The report, which highlights these positions, also hits Pence for his handling of an HIV/AIDS outbreak in Indiana during his governorship and for signing the Religious Freedom Restoration Act, which critics said would legalize discrimination against LGBT people and which nearly derailed his governorship.
Along with the report, HRC produced a series of videos, including one in which Pence decries the use of condoms and another in which he lobbies against hate-crime legislation. . . . . Clips of Pence speaking on the floor of the House — including one in which he says, “Abstinence and marital faithfulness before condom distribution are the cure for what ails the families of Africa” — are spliced in. “We’ve seen Mike Pence fly underneath the radar,” said Chris Sgro, HRC’s communications director. “The unfortunate reality is that Mike Pence has tried to hold himself out there as the moderate, grown-up voice in the room. But we know, and this report exposes, that he’s anything but.
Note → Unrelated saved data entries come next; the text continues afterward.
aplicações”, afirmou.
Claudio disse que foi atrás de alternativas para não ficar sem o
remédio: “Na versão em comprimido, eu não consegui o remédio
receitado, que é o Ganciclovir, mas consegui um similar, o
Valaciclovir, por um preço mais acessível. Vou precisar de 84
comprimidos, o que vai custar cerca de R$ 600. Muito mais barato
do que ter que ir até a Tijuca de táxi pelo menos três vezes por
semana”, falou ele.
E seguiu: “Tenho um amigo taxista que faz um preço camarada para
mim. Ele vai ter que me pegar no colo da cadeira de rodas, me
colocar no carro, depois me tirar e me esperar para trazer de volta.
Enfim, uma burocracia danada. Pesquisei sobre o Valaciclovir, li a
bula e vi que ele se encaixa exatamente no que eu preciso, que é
He is a dangerous extremist.” [GOP strategist, Rick] Tyler said even if HRC and other groups beat up on Pence as November approaches, he believes voters are more likely to make ballot-box decisions based on their views of Trump.
“When [House Speaker Paul] Ryan announced he wasn’t running for reelection, that was in many ways the end of the Republican Party the way I knew it and the way Ryan knew it,” Tyler said. “The cord is severed, this is now Trump’s party, for better or worse, for good or bad, and 2018 is now a referendum on his party.”